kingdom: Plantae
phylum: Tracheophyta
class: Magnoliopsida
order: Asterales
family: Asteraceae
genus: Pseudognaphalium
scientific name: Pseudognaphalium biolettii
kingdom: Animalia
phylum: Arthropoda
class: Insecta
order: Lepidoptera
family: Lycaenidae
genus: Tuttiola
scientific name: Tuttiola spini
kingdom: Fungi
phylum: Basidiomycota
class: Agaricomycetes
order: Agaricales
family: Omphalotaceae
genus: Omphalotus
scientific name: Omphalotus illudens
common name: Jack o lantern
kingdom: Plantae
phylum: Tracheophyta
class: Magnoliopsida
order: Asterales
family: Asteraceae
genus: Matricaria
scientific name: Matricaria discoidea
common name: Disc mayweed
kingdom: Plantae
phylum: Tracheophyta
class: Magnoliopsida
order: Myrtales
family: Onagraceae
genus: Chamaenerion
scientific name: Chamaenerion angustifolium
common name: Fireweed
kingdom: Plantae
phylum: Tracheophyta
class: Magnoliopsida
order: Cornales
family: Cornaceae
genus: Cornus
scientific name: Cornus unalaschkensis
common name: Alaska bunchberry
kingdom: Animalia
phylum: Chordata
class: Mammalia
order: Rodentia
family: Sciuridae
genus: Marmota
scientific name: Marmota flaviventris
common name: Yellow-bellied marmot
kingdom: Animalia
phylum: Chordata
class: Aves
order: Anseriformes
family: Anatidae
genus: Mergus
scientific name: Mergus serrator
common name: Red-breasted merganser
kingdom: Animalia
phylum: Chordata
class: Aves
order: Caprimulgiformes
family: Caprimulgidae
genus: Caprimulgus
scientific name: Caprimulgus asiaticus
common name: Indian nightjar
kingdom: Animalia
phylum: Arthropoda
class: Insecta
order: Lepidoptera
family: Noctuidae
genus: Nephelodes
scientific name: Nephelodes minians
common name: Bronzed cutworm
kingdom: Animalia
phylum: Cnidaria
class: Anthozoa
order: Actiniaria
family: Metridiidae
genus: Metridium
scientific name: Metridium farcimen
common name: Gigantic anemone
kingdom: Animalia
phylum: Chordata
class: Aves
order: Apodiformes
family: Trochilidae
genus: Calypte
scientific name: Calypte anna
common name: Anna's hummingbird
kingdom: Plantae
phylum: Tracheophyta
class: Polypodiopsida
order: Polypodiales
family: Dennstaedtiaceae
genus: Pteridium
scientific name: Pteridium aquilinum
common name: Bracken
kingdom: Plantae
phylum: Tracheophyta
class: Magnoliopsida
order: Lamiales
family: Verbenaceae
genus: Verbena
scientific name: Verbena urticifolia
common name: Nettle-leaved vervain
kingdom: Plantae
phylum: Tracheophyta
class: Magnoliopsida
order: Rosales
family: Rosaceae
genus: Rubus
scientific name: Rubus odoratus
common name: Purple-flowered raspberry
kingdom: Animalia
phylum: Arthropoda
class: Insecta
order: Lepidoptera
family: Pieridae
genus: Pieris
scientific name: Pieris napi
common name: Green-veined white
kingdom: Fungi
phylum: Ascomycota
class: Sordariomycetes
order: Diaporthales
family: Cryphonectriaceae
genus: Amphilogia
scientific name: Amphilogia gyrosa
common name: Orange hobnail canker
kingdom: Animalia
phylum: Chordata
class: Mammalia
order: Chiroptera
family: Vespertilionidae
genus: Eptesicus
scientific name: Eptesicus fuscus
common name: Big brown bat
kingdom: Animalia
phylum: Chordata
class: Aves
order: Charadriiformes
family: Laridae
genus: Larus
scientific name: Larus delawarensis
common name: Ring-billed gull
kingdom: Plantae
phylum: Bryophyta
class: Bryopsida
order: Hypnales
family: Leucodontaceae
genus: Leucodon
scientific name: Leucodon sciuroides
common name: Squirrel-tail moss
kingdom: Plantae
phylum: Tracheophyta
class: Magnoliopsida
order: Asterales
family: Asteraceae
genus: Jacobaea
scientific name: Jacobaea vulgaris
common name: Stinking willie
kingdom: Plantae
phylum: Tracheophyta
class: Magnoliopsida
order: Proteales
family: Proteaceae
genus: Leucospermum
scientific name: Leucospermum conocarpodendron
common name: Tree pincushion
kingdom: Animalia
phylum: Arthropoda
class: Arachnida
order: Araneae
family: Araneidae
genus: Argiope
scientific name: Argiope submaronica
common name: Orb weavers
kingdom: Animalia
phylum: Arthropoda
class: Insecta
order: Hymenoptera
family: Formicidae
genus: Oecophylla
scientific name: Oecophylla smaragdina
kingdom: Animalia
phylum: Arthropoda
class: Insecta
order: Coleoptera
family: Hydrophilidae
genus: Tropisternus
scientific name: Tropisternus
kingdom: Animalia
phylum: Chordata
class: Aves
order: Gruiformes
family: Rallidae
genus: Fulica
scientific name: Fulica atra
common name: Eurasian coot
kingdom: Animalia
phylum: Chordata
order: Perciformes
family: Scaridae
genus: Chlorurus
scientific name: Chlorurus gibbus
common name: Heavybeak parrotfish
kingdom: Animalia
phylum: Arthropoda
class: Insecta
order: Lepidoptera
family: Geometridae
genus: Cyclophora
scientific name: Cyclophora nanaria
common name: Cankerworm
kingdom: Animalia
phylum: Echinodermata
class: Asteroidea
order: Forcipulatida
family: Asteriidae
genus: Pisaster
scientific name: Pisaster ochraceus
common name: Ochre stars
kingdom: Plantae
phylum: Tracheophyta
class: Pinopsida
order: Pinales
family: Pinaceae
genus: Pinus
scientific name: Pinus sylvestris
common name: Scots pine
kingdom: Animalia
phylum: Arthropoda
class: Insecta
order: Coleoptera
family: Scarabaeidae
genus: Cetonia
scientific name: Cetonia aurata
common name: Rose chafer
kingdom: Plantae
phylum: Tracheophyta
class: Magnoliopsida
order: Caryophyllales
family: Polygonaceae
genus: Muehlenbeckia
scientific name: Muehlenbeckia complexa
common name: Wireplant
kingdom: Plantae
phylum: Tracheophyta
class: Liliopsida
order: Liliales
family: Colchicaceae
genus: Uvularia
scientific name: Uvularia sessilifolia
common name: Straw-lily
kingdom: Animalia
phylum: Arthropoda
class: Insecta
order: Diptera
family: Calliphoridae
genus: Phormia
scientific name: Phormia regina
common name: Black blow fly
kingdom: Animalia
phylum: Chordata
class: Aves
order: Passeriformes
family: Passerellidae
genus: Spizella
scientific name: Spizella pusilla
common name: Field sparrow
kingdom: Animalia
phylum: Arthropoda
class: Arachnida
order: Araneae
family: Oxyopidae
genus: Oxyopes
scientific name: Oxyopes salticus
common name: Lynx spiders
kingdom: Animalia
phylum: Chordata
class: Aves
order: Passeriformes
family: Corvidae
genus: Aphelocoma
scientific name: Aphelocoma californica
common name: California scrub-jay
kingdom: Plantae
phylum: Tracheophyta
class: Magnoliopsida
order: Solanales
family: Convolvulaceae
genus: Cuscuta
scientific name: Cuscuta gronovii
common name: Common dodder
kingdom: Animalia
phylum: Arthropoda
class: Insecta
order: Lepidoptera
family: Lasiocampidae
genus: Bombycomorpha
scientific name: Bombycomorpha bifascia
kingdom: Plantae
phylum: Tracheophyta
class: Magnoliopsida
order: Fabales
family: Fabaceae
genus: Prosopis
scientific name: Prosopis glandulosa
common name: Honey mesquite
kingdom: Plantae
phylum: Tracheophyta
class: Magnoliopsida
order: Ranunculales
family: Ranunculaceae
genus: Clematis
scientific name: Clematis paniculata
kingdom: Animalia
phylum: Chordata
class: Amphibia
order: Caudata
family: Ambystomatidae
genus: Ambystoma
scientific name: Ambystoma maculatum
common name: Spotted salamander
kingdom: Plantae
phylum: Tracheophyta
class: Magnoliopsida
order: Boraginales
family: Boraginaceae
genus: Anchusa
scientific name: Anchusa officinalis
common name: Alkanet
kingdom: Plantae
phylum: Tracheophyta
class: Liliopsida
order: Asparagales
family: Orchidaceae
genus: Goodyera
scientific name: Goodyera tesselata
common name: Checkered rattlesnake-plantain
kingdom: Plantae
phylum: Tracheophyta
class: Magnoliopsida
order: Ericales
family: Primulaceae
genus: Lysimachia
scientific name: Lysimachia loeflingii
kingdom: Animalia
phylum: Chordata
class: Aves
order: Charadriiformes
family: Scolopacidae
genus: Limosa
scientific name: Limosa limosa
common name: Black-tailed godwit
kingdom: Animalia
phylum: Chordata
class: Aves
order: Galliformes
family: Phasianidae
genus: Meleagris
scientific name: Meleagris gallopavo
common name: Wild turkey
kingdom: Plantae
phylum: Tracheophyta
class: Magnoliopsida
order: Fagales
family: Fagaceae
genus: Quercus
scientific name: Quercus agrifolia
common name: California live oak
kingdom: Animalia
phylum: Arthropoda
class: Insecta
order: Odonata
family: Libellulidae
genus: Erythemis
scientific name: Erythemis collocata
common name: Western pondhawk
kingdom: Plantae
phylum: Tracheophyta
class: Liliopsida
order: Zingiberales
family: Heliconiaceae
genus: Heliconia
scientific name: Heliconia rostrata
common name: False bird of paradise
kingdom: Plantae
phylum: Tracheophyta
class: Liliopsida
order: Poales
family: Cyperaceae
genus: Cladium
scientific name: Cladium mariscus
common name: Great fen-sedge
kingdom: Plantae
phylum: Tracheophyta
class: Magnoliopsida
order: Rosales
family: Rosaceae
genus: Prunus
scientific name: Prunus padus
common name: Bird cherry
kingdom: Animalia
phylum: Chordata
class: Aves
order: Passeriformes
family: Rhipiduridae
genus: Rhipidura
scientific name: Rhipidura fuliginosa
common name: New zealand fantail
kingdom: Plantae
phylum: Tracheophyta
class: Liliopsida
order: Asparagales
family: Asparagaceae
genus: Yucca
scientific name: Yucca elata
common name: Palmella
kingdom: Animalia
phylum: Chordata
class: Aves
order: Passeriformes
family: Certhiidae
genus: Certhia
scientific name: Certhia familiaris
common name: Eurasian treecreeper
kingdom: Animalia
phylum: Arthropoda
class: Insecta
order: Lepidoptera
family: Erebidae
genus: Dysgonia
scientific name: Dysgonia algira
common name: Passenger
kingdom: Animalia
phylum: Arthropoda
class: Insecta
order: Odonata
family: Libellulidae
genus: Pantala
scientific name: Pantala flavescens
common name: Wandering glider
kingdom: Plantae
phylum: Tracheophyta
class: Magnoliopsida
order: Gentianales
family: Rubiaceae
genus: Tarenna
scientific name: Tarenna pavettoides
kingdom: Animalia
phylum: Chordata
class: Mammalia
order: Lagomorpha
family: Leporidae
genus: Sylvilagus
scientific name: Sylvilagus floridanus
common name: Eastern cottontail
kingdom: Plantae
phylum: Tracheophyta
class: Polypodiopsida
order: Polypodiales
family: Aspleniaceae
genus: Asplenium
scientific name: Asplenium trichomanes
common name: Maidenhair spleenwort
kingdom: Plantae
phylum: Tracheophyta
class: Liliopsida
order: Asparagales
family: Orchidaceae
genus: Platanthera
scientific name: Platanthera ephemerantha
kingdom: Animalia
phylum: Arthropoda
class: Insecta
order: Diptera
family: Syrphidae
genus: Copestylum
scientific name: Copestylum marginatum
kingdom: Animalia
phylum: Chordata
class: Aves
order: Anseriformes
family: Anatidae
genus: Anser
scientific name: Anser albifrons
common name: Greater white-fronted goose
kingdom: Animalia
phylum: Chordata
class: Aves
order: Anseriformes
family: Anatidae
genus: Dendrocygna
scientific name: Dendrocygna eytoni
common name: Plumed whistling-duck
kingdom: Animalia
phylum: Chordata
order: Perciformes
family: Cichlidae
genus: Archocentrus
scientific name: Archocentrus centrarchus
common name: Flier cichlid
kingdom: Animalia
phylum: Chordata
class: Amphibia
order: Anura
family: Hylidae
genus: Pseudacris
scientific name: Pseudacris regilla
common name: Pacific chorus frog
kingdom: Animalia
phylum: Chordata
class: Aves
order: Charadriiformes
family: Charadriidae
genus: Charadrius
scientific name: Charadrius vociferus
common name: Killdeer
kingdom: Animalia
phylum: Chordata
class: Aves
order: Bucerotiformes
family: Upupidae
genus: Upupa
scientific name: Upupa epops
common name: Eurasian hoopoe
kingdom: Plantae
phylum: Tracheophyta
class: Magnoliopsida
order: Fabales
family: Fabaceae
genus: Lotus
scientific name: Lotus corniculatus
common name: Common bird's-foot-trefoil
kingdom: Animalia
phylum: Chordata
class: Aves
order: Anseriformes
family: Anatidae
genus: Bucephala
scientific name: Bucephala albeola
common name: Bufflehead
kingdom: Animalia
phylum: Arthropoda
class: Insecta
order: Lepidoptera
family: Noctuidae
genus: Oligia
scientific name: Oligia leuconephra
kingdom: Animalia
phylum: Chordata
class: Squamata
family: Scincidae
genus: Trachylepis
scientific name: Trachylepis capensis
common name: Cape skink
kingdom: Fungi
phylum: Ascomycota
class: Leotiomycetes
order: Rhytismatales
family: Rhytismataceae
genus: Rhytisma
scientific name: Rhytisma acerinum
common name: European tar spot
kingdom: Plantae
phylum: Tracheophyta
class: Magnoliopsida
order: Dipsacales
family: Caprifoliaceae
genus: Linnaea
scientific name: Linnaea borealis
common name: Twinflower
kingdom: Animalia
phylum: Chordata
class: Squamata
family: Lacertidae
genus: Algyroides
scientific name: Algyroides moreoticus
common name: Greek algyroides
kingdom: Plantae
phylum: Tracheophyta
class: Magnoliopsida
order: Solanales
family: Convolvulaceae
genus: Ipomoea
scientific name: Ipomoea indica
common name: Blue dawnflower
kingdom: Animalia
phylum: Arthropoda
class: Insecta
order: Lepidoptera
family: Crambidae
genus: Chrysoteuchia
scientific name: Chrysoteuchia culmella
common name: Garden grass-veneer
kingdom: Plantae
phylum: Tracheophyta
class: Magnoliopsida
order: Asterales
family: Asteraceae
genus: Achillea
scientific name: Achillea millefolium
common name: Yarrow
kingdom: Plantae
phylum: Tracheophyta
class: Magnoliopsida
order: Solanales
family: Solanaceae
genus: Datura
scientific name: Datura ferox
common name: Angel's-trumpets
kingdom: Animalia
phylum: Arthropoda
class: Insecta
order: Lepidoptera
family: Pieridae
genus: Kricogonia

### What the task asks
Count the lines in the data above that contain the string "Eurasian", treating uppercase and lowercase letters as different. Reply with the number alone.

### Correct response
3